Generally, Jews are no longer an oppressed people anywhere in the world, though they continue to suffer anti-Semitic actions in most capitalist countries, including the U.S., especially when the ultra right gets stronger. In Israel, the Jewish people under the Sharon government have become an oppressor people of the Israeli Arabs and the Palestinian Arab people. It is important to understand, however, that such oppression is not fundamentally in the interests of the Jewish working people, only the Jewish ruling class. In other countries, a very small top layer of Jews has become a small part of the ruling big capitalist class, while the masses of Jewish working people are in the same basic position as other working people.

For years, many groups of the Jewish big bourgeoisie and the Jewish right opposed the Zionist theory and organization that advocated that all Jews should move to Israel, but often joined Zionists in policies antithetical to the interests of Jewish masses and Arab peoples. For example, Chasidic and other Orthodox Jews in the U.S. and fundamentalist religious Jews in Israel, U.S. Reform Jews and the American Jewish Committee, and extreme right-wing Jewish political organizations in the U.S. and Israel opposed Zionism. Sharon still says his extreme right-wing bourgeois nationalist policies do not stem from either Zionism or religious belief.

Today, virtually none of the U.S. Jewish organizations that have “Zionist” in their name or self-description believe Jews should emigrate to Israel, yet they and some other national Jewish organizations support the Sharon government’s reactionary policies. Some major national groups, however, are somewhat critical of Sharon’s policies. Others say they do not feel bound to support the policies of any given Israeli government. And a growing number oppose Sharon’s policies and say they are for a two-state solution, including some small groups that consider themselves left labor and/or socialist “Zionist.”

Most U.S. Jews, if asked if they are Zionists, respond “we guess we are, if you mean by that ‘are you in favor of the right of Israel to exist free of violence?’” Many of the U.S. and Israeli Jewish groups that were anti-Zionist no longer would describe themselves that way and many, but not all, support the Sharon government policies to one extent or another.

In the fight to achieve two equal states, to make it easier for Israeli and U.S. Jews to oppose government policy and to compel the Bush administration to genuinely support that solution and pressure the Israeli government to do likewise, we need tactics that will help move U.S. Jews.

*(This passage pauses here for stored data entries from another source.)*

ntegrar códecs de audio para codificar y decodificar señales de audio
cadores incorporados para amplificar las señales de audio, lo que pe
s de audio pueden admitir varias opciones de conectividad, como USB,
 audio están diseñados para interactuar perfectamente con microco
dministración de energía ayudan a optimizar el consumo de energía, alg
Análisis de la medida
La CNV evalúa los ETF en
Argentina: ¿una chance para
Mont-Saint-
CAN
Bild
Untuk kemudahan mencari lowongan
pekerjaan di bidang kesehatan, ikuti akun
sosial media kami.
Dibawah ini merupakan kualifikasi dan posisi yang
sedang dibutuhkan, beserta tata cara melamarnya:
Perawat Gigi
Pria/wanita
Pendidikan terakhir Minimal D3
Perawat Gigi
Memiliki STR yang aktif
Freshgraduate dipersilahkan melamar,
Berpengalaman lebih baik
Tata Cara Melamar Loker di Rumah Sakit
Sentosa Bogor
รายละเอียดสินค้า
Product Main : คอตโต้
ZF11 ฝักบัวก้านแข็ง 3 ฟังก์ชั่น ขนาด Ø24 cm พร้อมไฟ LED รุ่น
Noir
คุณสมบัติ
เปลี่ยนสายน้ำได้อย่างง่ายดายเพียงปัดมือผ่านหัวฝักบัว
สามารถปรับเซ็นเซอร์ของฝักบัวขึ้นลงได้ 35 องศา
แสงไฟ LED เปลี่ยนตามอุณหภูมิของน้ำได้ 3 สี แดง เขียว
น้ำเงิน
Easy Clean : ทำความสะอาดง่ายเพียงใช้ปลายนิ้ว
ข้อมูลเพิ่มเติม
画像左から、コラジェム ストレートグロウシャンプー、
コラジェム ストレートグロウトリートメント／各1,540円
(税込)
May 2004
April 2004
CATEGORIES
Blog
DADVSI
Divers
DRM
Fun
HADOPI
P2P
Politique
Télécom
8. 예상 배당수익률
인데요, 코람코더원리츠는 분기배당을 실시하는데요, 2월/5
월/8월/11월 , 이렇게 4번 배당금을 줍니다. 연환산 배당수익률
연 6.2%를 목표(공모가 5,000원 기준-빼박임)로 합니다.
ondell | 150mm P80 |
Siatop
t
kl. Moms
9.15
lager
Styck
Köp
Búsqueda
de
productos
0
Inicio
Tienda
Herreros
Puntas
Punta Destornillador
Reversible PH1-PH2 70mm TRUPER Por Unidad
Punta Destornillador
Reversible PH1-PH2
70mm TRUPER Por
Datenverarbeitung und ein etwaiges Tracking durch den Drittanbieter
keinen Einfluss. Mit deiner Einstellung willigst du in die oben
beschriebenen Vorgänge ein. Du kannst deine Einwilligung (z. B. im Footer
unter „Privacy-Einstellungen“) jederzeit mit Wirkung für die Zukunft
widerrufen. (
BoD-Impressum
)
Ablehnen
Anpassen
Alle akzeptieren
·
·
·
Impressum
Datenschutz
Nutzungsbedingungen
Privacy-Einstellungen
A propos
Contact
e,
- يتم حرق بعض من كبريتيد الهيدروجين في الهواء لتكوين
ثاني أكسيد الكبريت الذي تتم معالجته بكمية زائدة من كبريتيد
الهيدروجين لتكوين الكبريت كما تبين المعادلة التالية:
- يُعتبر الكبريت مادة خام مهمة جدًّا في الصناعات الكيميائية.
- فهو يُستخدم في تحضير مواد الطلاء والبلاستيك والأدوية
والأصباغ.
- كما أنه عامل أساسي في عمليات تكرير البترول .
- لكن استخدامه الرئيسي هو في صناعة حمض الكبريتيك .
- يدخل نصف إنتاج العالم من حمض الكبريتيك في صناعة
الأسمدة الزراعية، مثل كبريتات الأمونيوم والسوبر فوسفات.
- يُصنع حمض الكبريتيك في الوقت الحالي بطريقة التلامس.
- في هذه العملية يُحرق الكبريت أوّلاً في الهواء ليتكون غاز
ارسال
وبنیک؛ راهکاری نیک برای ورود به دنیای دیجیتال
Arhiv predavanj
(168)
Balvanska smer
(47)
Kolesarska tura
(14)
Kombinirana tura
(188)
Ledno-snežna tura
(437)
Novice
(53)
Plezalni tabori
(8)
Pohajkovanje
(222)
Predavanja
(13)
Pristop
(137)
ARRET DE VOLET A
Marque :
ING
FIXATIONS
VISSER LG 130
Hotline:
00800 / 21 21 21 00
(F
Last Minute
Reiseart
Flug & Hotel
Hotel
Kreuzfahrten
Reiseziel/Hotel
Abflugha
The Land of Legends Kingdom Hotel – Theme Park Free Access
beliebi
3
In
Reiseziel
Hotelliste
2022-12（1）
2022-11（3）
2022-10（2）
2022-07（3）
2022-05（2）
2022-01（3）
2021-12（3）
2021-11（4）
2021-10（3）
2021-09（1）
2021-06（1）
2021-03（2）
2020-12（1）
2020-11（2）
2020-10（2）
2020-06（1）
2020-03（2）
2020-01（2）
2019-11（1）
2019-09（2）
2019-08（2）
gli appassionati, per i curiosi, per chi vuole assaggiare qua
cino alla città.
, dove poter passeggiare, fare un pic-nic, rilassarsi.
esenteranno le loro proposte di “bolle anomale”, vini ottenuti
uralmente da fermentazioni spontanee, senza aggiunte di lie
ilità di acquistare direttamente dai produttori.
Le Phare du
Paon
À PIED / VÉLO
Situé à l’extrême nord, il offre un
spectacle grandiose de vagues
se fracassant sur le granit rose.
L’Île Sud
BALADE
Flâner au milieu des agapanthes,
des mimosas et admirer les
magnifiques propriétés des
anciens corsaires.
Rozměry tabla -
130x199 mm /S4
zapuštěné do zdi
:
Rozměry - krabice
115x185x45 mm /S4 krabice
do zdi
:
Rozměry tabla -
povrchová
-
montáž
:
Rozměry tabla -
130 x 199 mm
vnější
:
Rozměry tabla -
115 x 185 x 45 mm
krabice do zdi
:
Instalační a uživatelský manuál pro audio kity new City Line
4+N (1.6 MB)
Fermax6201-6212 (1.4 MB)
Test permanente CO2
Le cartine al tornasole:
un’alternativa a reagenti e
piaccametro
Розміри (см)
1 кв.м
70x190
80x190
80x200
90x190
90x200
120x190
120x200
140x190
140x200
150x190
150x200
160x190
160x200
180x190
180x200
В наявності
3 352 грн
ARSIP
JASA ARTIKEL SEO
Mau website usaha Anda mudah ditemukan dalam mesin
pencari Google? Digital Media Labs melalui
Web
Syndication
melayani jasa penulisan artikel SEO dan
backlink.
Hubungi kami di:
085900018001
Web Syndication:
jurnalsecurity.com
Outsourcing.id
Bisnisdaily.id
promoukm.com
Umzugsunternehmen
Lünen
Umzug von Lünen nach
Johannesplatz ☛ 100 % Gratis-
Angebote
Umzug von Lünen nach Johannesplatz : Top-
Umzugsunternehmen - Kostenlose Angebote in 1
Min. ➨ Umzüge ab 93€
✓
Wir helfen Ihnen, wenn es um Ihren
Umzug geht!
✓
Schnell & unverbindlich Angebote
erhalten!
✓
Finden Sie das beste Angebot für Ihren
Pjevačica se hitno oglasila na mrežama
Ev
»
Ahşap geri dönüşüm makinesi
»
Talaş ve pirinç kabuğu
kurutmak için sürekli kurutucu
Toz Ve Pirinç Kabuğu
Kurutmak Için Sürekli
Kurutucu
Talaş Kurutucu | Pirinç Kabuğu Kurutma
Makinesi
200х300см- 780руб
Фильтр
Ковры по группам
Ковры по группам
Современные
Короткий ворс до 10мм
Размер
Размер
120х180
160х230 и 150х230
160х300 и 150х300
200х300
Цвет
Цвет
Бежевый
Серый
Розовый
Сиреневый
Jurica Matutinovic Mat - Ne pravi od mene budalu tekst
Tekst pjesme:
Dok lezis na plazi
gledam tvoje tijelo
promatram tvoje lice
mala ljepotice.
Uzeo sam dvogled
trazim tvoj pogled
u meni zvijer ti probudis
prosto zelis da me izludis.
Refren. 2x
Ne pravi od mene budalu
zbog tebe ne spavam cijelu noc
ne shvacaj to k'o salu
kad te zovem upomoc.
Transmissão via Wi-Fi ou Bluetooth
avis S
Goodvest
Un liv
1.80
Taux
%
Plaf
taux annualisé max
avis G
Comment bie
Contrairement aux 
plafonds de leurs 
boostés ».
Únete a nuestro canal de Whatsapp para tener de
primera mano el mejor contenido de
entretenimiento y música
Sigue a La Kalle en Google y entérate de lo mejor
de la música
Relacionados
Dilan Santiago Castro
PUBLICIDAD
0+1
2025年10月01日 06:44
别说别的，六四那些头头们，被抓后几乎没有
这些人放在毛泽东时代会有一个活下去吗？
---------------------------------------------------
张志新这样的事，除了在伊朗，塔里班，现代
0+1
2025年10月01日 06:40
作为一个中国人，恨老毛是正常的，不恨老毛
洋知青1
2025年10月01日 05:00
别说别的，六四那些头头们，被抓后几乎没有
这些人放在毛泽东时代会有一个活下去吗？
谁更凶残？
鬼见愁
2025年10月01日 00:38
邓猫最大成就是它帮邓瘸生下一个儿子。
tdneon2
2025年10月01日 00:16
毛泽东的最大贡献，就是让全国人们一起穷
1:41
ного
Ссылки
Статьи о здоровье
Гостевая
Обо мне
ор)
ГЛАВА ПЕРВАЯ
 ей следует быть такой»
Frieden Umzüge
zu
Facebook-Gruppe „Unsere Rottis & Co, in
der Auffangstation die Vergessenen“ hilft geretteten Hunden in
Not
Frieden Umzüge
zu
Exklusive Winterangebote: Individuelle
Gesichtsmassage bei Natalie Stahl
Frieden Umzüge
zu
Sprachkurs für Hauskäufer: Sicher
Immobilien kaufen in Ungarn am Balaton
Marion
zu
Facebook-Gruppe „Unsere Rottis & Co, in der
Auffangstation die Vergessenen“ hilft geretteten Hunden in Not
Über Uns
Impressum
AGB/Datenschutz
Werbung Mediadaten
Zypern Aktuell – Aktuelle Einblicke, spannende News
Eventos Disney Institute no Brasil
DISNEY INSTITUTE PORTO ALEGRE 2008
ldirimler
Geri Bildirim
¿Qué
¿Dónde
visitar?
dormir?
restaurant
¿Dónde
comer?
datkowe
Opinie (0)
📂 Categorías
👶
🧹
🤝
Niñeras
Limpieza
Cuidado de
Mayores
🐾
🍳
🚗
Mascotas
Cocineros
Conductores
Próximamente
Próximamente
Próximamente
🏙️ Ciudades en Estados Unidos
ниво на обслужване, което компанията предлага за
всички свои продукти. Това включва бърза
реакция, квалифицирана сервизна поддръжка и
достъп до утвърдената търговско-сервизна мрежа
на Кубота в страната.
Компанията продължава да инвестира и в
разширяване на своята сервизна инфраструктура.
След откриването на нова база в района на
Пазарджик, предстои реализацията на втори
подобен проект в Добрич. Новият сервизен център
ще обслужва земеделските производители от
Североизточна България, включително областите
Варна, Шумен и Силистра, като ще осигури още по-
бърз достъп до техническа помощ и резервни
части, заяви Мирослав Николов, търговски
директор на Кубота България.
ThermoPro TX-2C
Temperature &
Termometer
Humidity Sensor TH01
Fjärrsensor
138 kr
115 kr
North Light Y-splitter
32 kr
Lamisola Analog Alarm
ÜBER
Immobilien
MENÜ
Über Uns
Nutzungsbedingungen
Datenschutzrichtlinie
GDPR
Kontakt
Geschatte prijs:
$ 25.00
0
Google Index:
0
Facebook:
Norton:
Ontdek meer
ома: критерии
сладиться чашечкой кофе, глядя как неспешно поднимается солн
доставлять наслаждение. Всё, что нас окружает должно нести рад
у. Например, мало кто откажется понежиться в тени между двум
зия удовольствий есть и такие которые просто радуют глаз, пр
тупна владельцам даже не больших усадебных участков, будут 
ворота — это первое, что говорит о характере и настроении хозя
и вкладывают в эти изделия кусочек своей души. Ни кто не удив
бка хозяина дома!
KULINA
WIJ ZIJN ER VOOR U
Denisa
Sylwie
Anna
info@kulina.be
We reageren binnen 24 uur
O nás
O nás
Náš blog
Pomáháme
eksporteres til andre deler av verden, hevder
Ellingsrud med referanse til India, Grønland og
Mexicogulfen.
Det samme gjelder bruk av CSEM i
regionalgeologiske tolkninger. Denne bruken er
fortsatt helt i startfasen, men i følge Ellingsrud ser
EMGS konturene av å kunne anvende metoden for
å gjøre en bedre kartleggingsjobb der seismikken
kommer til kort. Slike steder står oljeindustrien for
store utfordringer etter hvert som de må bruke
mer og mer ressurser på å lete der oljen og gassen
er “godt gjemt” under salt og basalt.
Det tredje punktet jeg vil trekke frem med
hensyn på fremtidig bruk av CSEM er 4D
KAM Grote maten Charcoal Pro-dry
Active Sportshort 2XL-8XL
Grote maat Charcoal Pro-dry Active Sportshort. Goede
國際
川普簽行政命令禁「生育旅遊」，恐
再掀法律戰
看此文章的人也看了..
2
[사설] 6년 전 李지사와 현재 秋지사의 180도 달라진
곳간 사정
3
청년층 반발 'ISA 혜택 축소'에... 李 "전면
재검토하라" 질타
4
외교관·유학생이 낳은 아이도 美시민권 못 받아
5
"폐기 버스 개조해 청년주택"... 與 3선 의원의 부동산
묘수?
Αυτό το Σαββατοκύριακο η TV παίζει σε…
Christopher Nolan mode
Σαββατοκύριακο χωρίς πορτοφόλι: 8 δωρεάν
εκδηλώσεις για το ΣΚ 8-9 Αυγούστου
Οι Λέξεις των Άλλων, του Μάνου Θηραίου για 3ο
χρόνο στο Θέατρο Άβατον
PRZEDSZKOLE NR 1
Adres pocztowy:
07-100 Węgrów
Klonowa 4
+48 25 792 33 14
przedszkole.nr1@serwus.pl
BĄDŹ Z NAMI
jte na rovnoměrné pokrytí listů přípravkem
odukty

The Bush administration has been playing to right-wing Jewish bourgeois nationalism. But 78 percent of Jewish voters voted against Bush in 2000.

In the U.S., broadside attacks on “world Zionism” make it harder to influence the mass of Jewish working people and non-Jews who support Bush’s policy of backing the Sharon government. Many Jews who are not Zionists identify with that label and feel they and the existence of the State of Israel are being attacked. They are sensitive because “world Zionism” recalls the old anti-Semitic charge of a “Jewish conspiracy to control the finances and politics of the world,” only substituting “Zionist” for “Jewish.” This echoes the “Protocols of the Elders of Zion,” which claimed that Jewish bankers and rabbis had been meeting secretly to plot such a takeover. The Czarist secret police added “Communist, socialist, and liberal Jews” to the supposed conspirators. In this form, Henry Ford published hundreds of thousands of copies of the “Protocols.” Hitler took the “Protocols” over from Ford, the man he admired so much.

Also, “Zionist conspiracy” lets transnational capital, headed by its U.S.-based dominant sector, off the hook.

Therefore it is not helpful for some on the left and in Arab liberation circles to use the label “Zionist” loosely. Other characterizations are more accurate. Pointing to right-wing Jewish nationalist groups as among those who caused the defeat of Cynthia McKinney in the Georgia Democratic primary is clearer than saying “Zionists” caused her defeat. We do not want to hand the bulk of the U.S. Jewish population and their many non-Jewish supporters over to U.S. and Israeli reaction.